* Directive: Continue the roundup of sculpture exhibitions below from the point where it stops.

* Quoted text:
━━━━━━━━━━━━━━━━

A publication of the
International Sculpture Center

This selection of shows has been curated by Sculpture magazine editorial staff and includes just a few of the great shows around the world.

Arnolfini Centre for Contemporary Arts, Bristol, U.K: Richard Long
Through November 15, 2015
Richard Long, Boyhood Line. Long’s walks, photographs, maps, drawings, and sculptures are as much about his personal relationship to the landscape as they are about the land itself. Like the younger generation of British environmental artists who followed in his footsteps, he focuses on the physical and perceptual interactions that arise from an individual’s presence in and passage through a particular terrain: human scale and presence remain key. “Space and Time,” which includes works on paper, sculptures, and photographic and text works from 1967 to the present, also features two major new works—a large sculpture made from Cornish slate and a wall work created with mud collected from the River Avon. In addition, Long (a Bristol native) has left another subtle path of memory and experience at The Downs in nearby Clifton; the stone trail of Boyhood Line, following the tracks of a common “desire line,” traces the freedom of a childhood (and adulthood) spent adventuring in the open countryside.

Web site www.arnolfini.org.uk


Richard Long, Boyhood Line.
The Barnes Foundation, Philadelphia: Strength and Splendor Ellen Harvey
Through January 4, 2016
Ellen Harvey, Metal Painting (work-in-progress). Past meets present in these two concurrent exhibitions. “Strength and Splendor” offers highlights from the Musée le Secq des Tournelles, an encyclopedic collection of wrought iron objects assembled in the 19th century by Jean-Louis-Henri Le Secq Destournelles, the celebrated photographer of French architectural monuments, and his son Henri. Far from being out of place at the Barnes, these 150 masterworks of decorative craftsmanship from the Middle Ages to the early 20th century reinforce one of Albert Barnes’s most intriguing collections—887 pieces of European and American metalwork, which he installed as an integral part of his arrangements of old master and modern paintings. Stripped of their functional mandate, these small sculptures (everything from door knockers, garden implements, and keyhole escutcheons to locks, bas reliefs, strongboxes, surgical tools, and jewelry) created by anonymous craftsmen “as authentic” in their artistry as “Titian, Renoir, or Cézanne,” reveal considerable formal and conceptual wit, as well as the unexpected versatility of iron as it morphs from weighty heft to an impossibly fragile delicacy at odds with industrial usage. Reinforcing Barnes’s heretical transgression of art historical propriety, the Foundation commissioned Ellen Harvey, whose dimension-bending installations confound categorization, to create Metal Painting, a site-specific work that further upends institutional expectations of classification and temporal order.

Web site www.barnesfoundation.org

Ellen Harvey, Metal Painting (work-in-progress).

Institute of Contemporary Art, Boston: Mona Hatoum
Through November 29, 2015
Mona Hatoum, Natura morta (Edwatdian vitrine) Hatoum transforms everyday objects into uncanny sculptures that harbor a nagging sense of displacement, uncertainty, and conflict. No longer reassuring spaces of protection, her domestic territories subvert familiar items such as chairs, beds, and kitchen implements while reconfiguring clean, Minimalist forms into ciphers of ambiguity and threat. In her surreal terrains, even the human body becomes strangely unfamiliar and disassociated. This small show of some half-dozen sculptures, including the cringe-inducing Pin Rug, as well as works on paper and performance documentation, sets up an intimate encounter with Hatoum’s unruly objects, leading viewers to a crossroads where the ordinary transforms into the poetic and the political.

━━━━━━━━━━━━━━━━

* Data records:
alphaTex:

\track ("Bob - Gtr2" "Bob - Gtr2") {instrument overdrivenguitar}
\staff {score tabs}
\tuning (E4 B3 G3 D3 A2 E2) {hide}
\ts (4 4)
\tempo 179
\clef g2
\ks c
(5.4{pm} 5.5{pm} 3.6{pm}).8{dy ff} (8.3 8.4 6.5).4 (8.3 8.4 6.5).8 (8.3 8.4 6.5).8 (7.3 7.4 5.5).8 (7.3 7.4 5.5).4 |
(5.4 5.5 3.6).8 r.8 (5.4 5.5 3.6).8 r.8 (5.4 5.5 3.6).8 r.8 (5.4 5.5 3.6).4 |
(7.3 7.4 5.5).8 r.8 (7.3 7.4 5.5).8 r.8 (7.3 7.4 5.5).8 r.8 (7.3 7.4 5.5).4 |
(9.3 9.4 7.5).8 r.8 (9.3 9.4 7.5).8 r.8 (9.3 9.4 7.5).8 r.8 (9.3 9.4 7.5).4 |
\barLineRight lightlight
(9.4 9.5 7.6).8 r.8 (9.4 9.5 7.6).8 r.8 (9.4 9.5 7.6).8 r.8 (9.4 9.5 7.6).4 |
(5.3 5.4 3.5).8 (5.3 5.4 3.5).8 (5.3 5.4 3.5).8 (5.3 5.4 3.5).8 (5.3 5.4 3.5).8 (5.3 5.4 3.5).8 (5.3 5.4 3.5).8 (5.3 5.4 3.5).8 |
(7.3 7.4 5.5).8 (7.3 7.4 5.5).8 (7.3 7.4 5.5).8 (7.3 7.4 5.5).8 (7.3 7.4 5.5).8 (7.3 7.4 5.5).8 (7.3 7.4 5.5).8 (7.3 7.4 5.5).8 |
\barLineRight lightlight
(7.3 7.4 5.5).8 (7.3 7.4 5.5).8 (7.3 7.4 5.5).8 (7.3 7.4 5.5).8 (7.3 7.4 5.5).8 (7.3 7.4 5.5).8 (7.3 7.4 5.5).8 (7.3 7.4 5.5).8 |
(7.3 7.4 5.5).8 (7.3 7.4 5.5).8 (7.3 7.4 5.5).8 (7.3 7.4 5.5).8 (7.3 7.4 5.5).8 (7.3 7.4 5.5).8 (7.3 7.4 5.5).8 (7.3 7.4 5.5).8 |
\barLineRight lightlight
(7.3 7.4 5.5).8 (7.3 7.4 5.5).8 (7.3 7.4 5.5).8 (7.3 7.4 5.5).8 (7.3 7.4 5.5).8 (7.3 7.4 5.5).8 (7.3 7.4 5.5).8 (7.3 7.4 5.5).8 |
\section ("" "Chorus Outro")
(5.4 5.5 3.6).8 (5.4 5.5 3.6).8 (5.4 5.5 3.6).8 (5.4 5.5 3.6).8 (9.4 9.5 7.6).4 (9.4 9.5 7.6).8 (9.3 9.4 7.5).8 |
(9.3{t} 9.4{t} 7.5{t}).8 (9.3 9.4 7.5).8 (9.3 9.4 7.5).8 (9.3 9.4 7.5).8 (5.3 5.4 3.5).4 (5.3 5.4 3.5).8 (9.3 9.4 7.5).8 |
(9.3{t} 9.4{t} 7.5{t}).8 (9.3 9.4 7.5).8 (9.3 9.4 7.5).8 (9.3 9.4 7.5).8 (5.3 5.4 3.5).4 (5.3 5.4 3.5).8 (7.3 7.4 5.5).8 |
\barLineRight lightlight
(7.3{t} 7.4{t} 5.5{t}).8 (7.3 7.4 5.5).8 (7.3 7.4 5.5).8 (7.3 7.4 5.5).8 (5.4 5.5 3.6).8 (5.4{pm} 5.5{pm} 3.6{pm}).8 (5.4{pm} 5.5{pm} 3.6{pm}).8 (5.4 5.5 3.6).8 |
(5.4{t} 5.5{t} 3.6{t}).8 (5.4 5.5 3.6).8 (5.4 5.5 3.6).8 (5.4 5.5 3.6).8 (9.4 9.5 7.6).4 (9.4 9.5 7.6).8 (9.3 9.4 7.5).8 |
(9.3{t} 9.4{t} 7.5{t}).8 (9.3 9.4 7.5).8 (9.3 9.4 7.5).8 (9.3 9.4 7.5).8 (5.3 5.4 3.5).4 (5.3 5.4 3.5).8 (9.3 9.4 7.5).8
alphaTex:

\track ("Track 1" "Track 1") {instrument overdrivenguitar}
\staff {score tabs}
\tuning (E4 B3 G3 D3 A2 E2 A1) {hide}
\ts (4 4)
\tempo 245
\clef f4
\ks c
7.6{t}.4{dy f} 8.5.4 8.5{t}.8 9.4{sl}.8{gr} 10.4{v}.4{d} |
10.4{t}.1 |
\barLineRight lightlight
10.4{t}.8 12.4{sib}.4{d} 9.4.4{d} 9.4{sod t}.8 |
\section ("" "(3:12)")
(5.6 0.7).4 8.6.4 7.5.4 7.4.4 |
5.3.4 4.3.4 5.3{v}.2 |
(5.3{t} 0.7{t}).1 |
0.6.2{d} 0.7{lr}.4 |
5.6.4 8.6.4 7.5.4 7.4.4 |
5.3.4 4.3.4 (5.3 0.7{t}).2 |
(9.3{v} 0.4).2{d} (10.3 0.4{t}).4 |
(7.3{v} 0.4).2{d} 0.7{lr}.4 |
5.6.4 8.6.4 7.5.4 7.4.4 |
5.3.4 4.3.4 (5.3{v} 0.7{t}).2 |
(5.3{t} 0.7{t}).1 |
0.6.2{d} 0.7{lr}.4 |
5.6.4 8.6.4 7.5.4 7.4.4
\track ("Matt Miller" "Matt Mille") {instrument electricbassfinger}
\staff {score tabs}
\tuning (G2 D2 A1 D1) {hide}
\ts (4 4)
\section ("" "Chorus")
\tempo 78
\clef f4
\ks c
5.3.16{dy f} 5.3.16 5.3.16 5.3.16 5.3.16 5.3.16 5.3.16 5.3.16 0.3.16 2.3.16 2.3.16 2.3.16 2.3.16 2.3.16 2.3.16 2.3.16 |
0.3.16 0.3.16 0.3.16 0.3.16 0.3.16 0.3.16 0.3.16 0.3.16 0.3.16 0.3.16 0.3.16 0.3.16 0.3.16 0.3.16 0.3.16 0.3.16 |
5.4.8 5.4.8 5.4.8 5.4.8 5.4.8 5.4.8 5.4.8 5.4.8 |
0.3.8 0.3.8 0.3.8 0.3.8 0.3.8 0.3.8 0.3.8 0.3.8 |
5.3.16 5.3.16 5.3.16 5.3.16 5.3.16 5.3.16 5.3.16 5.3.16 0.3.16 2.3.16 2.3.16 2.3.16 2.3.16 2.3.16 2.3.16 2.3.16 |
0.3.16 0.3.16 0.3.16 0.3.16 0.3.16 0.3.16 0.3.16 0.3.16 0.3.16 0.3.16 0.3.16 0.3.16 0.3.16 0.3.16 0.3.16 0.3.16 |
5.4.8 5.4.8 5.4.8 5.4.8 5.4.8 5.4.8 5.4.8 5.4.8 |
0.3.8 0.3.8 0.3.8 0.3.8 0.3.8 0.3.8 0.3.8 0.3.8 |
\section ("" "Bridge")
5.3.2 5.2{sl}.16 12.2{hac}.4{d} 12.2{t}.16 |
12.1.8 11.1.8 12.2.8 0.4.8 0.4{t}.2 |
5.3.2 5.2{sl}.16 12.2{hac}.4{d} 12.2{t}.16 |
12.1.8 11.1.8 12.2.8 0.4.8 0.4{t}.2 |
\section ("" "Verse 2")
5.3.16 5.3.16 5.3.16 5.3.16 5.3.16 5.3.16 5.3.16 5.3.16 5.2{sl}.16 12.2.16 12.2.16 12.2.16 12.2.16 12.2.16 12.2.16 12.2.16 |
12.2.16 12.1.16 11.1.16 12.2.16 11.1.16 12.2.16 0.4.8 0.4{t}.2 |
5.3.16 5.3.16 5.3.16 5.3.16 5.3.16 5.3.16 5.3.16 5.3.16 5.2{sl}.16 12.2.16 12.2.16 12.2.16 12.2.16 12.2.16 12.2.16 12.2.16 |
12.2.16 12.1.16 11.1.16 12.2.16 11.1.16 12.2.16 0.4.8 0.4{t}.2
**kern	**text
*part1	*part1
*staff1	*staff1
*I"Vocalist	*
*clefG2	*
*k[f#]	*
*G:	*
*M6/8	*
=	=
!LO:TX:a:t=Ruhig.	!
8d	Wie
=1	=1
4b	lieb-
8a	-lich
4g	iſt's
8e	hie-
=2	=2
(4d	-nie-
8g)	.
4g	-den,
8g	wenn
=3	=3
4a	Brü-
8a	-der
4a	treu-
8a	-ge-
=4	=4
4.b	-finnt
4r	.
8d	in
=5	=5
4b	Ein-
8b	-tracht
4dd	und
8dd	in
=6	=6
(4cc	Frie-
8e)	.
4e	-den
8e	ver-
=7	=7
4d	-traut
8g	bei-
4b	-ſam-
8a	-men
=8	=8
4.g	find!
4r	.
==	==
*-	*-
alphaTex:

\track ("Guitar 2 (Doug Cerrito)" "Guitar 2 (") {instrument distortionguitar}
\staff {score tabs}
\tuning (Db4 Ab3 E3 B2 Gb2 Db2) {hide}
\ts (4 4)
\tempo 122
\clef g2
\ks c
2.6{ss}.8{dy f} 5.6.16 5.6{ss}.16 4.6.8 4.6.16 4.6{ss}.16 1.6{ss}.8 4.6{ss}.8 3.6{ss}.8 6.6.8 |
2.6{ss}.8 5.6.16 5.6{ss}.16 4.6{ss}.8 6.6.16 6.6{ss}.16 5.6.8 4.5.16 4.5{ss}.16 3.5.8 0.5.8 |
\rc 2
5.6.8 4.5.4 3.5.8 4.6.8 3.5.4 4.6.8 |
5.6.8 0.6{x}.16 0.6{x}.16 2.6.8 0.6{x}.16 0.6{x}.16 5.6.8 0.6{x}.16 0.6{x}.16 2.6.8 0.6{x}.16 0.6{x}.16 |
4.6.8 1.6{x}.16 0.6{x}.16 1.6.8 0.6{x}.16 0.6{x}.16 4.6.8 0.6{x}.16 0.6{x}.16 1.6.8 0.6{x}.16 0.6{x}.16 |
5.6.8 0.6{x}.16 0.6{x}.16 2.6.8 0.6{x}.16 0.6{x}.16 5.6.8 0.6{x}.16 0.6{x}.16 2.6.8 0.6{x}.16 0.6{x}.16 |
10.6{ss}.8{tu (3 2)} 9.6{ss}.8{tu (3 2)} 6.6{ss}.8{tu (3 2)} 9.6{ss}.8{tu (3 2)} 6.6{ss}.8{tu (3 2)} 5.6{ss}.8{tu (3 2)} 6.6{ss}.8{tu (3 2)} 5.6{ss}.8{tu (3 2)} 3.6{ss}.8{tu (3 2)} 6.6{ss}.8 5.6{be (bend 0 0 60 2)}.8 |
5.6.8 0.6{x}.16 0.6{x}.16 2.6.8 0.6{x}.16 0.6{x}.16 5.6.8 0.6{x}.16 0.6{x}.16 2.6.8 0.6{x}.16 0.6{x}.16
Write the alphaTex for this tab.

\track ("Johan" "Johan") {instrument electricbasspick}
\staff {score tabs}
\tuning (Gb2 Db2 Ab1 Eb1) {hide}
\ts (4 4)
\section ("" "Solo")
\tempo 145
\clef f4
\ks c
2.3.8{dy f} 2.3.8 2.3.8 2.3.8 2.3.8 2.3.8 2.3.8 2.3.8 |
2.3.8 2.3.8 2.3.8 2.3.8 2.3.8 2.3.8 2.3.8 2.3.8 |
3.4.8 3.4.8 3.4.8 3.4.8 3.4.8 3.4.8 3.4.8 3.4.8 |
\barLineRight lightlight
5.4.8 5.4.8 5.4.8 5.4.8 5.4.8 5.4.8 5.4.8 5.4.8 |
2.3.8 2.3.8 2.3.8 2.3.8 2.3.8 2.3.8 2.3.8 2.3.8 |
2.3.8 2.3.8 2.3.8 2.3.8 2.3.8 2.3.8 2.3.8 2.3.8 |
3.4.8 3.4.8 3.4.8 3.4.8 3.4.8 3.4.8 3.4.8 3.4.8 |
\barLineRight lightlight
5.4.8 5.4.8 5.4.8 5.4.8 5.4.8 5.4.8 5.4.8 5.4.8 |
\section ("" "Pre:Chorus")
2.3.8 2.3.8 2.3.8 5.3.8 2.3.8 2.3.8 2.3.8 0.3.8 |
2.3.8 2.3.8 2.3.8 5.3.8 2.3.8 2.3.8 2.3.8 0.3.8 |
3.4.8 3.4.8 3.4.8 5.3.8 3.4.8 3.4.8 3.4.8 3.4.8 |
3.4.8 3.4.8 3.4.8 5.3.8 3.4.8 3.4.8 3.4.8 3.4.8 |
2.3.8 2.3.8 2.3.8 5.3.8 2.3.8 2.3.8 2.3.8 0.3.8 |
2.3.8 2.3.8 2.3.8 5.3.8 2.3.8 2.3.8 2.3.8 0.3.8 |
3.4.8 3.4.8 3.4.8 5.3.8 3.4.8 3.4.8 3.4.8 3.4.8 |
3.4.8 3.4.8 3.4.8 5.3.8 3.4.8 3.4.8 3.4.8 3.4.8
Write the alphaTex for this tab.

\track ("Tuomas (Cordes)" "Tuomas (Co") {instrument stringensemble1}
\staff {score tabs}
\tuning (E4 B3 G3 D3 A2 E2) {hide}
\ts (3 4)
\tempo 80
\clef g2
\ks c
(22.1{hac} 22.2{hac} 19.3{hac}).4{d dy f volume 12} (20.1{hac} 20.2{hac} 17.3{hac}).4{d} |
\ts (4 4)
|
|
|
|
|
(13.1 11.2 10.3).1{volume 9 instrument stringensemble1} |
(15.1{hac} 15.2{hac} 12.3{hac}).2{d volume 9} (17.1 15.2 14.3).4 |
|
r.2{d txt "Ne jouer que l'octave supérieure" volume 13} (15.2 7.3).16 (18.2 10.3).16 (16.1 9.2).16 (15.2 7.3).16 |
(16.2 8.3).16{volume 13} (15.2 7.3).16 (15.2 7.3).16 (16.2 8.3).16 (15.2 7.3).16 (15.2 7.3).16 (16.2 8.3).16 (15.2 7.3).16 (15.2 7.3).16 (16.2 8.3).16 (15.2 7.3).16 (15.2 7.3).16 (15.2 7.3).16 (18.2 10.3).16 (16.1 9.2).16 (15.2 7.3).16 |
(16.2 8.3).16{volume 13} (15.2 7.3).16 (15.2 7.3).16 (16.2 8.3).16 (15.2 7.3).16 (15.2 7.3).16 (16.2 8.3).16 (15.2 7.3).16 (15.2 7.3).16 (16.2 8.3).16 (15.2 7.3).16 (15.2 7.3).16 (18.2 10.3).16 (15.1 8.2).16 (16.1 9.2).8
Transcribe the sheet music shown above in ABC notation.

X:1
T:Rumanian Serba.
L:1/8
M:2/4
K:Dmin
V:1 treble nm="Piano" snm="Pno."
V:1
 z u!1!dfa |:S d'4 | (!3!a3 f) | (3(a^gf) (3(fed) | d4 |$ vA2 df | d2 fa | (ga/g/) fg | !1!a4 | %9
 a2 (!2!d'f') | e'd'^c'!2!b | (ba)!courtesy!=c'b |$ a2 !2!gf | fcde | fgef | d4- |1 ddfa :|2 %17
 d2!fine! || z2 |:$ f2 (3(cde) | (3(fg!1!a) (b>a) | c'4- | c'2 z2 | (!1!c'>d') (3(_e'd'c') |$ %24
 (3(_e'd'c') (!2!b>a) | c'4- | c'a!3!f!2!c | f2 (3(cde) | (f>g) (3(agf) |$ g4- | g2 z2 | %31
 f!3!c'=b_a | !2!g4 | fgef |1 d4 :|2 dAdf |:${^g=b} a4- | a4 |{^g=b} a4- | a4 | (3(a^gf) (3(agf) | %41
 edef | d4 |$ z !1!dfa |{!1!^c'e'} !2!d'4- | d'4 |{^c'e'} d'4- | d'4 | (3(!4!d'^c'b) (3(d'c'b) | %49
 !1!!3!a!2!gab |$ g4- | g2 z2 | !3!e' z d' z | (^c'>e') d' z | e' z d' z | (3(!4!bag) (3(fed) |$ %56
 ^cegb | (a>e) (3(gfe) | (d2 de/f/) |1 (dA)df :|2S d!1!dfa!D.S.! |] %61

━━━━━━━━━━━━━━━━

* Task answer:
Web site www.icaboston.org

Mona Hatoum, Natura morta (Edwatdian vitrine).
Institute of Contemporary Art, Boston: Erin Shirreff
Through November 29, 2015
Erin Shirreff, Knife. Shirreff is fascinated with problems of representation. Taking the relationship of photography and sculpture as a starting point, her work focuses on how we experience art, and how that experience changes based on whether we are looking at the real thing or a reproduced image—sad to say, the basis of most art historical study. Her process typically begins with a sculpture—one that she has created herself or the work of another artist—which she then photographs or films. The resulting works explore the complexities of representing three-dimensional objects in a two-dimensional medium, a problem that has challenged sculptors and photographers alike for the better part of a century. In this show, which includes Medardo Rosso Madame X 1896, Shirreff’s 24-minute silent film homage to another pioneer in the photographic presentation of sculpture, objects face off with their portraits, drawing viewers into a slow, purposeful process of looking at and thinking about sculpture.

Web site www.icaboston.org

Erin Shirreff, Knife.
Madison Square Park, New York: Teresita Fernández
Through January 10, 2016
Teresita Fernández, Fata Morgana. Fernández’s immersive installations and evocative large-scale sculptures distill the forces of the natural world to their simplest elements—color and light, depth and space, present and passing time—acting as screens, mirrors, and lenses that vacillate between object and perceptual exper­imentation. Stainless steel, glass, plastic, graphite, and gold seemingly dissolve into reflection and shadow in minimal and delicately balanced formations that belie the effort behind their appearance. Fata Morgana—the title alludes to an unusual type of mirage that occurs just above the horizon, as well as to Morgan Le Fay, the sorceress of Arthurian legend, also associated with the siren enchantresses of Sicily who could bend natural elements into tantalizing, and deadly, illusions—introduces a shimmering, distorting pattern into the park’s tree canopy. Floating above walkways and lawns, this mirror- polished golden spectre casts a flickering, luminous shadow over everything below, transforming a prosaic walk through the park into a visionary experience of nature’s mercurial magic.

Web site www.madisonsquarepark.org


Teresita Fernández, Fata Morgana (detail).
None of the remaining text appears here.